Fortunately, Technology Specialist, who manages around 60 clients under MSP contract, many of which are longtime clients, were able to recover all of its managed clients’ data.

Many clients were understanding and that there was nothing Technology Specialist could have done to stop this. “Nothing is 100% safe anymore,” said Tipton.

The company had some issues restoring data, “part of it had to do with download speeds because everybody was trying to hit data centers at the same time, but luckily some clients, we were just backing up their files, like their QuickBooks off-site, and that’s all they were really concerned about,” he said.

Tipton found out the hackers came in through a form and injected a malicious code into the system. “The system took it and ran with it, and being a computer, it’s not going to care what the code tells it to do, it’s just going to do it.”

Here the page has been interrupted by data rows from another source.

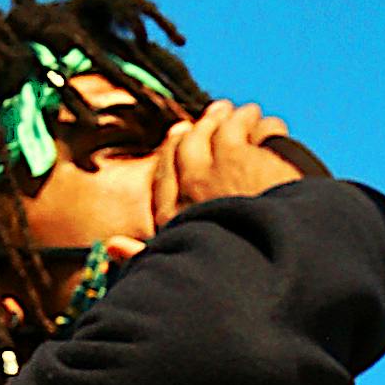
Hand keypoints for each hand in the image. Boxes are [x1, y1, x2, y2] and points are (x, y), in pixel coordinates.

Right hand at [109, 101, 303, 263]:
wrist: (272, 268)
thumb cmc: (231, 275)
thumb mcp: (178, 267)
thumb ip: (141, 256)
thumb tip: (111, 246)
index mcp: (174, 213)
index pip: (166, 169)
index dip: (173, 148)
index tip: (179, 132)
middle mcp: (194, 183)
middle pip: (193, 141)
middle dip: (205, 124)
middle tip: (217, 110)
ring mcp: (225, 165)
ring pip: (227, 126)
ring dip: (239, 117)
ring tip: (248, 112)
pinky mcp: (257, 157)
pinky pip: (261, 129)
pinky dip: (267, 127)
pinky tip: (273, 129)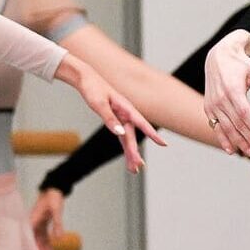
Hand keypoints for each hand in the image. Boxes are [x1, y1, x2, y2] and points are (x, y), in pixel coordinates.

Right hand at [28, 189, 65, 249]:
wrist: (54, 189)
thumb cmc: (53, 198)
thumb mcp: (56, 211)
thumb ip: (57, 225)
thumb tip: (59, 239)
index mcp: (32, 220)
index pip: (30, 238)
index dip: (33, 249)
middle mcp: (33, 223)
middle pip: (35, 241)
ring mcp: (38, 223)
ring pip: (40, 240)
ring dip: (46, 249)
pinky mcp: (43, 223)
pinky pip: (45, 236)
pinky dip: (50, 243)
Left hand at [56, 54, 165, 170]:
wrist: (86, 79)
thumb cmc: (93, 89)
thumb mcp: (99, 104)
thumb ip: (110, 119)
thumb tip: (120, 134)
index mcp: (126, 108)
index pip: (142, 123)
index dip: (152, 134)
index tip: (164, 144)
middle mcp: (126, 114)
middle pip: (132, 136)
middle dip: (134, 152)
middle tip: (138, 167)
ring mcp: (121, 118)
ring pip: (127, 139)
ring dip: (130, 153)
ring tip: (134, 169)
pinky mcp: (115, 120)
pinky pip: (121, 136)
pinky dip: (124, 146)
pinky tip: (129, 156)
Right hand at [202, 29, 249, 155]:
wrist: (218, 57)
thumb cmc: (241, 64)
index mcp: (232, 89)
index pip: (244, 112)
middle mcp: (220, 99)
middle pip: (235, 123)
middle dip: (248, 139)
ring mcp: (213, 104)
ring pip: (226, 127)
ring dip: (238, 142)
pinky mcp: (209, 108)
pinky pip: (216, 126)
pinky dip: (223, 138)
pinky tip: (231, 150)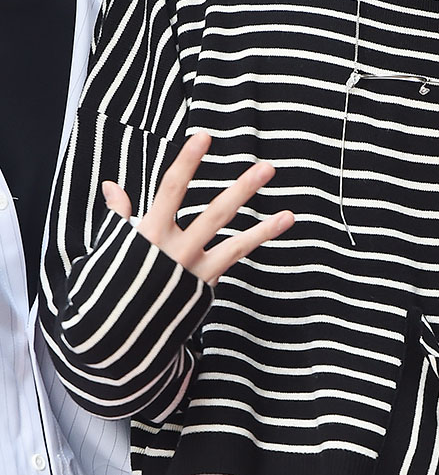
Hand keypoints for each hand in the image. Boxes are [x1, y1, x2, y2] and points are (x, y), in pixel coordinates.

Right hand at [101, 131, 293, 285]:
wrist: (114, 337)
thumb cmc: (111, 284)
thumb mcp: (112, 247)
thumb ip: (120, 215)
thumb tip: (111, 185)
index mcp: (149, 234)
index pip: (171, 189)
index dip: (188, 162)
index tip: (204, 137)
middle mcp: (175, 251)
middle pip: (215, 214)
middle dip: (242, 190)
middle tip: (267, 168)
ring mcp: (192, 272)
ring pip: (234, 244)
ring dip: (264, 228)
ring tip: (290, 214)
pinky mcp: (203, 287)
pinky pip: (233, 261)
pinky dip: (254, 242)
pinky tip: (278, 226)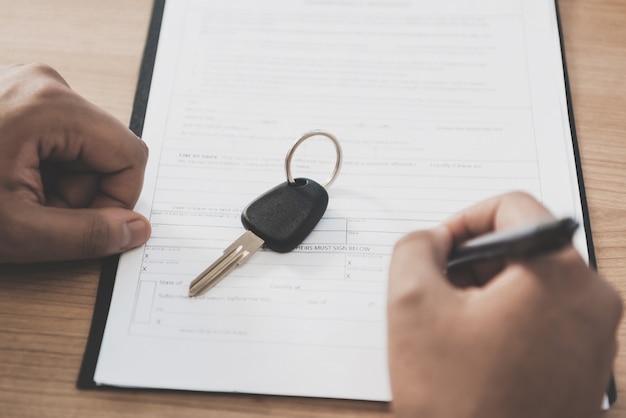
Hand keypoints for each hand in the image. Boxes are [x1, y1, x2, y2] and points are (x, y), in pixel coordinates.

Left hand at [0, 63, 150, 262]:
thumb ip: (88, 235)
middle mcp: (46, 85)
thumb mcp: (17, 230)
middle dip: (84, 191)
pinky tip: (10, 180)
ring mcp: (28, 86)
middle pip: (106, 149)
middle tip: (38, 212)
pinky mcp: (15, 96)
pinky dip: (44, 168)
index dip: (118, 200)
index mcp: (53, 106)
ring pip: (83, 146)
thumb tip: (136, 230)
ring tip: (17, 198)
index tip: (87, 225)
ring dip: (63, 183)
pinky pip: (58, 137)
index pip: (129, 155)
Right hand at [387, 192, 621, 417]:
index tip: (441, 247)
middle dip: (473, 261)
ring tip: (454, 327)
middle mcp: (593, 302)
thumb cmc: (459, 403)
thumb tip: (432, 240)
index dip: (464, 219)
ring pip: (534, 282)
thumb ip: (414, 248)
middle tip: (439, 291)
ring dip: (487, 291)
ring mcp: (596, 337)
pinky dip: (507, 318)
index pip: (513, 207)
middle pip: (525, 246)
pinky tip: (475, 351)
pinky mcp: (588, 365)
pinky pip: (545, 317)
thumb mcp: (412, 305)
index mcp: (559, 277)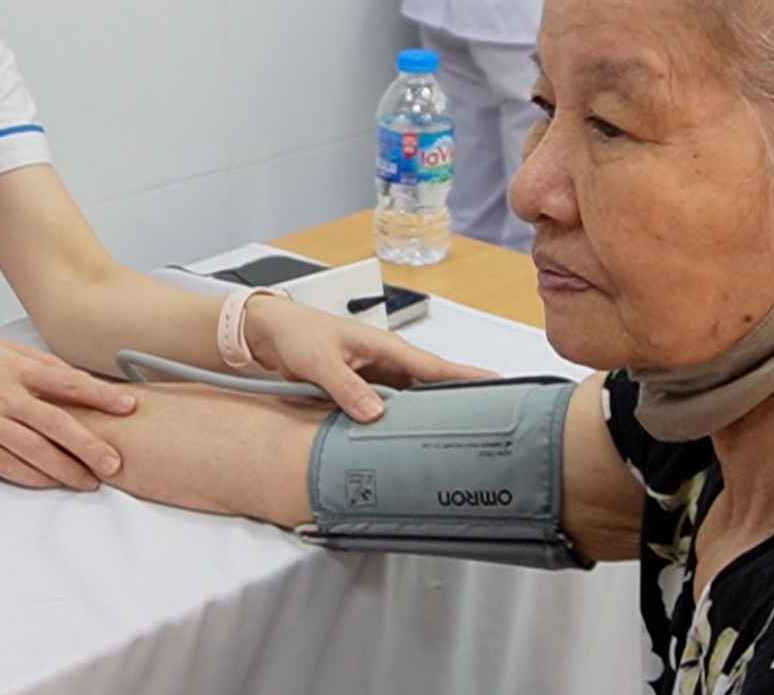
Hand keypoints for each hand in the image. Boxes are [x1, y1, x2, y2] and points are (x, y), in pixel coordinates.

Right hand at [0, 338, 138, 490]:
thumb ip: (36, 363)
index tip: (128, 406)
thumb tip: (74, 379)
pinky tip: (52, 483)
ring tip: (90, 481)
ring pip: (37, 450)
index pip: (68, 382)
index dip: (101, 395)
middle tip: (115, 463)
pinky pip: (9, 466)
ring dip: (67, 469)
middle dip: (91, 446)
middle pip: (58, 423)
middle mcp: (5, 394)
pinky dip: (34, 477)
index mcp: (15, 366)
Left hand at [243, 297, 495, 421]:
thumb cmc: (298, 334)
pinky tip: (409, 441)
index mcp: (387, 347)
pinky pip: (391, 407)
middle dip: (458, 404)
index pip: (436, 367)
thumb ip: (347, 387)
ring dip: (429, 416)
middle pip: (431, 387)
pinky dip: (401, 421)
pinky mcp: (364, 388)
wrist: (272, 331)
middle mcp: (388, 361)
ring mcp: (378, 375)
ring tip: (456, 442)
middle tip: (488, 428)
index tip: (501, 386)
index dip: (469, 378)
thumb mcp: (321, 361)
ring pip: (412, 400)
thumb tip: (376, 413)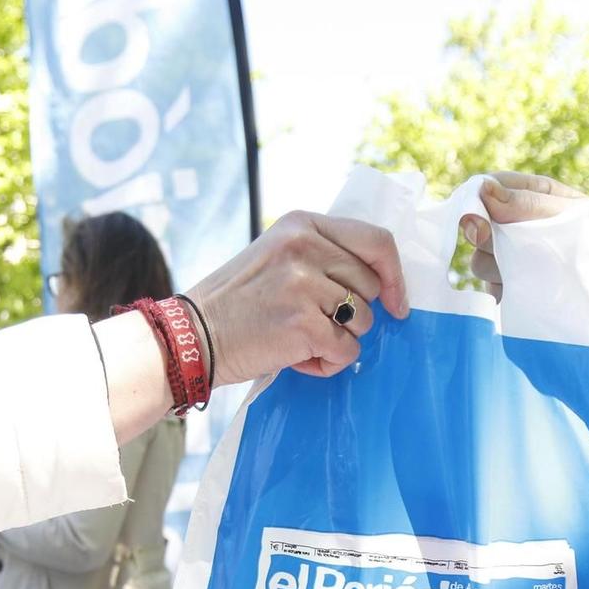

Lessons Learned from the Kaseya Attack

Since the attack, Tipton is changing the way the company is backing up clients’ data. He also is changing his disaster recovery plan, especially how it’s stored – the attack left him without access to the file on his computer and on other server locations where it was stored.

It took the company almost 36 hours to get its password vault restored. Paper printouts of recovery plans and passwords are some things he noted changing.

Tipton was grateful and overwhelmed by the outpouring of support he received from the IT community. He ex-business partner came in to help, people donated servers, and even clients pitched in to help not only get their company back up, but other clients as well.

The Kaseya attack was not just an attack on MSPs, but the entire IT community.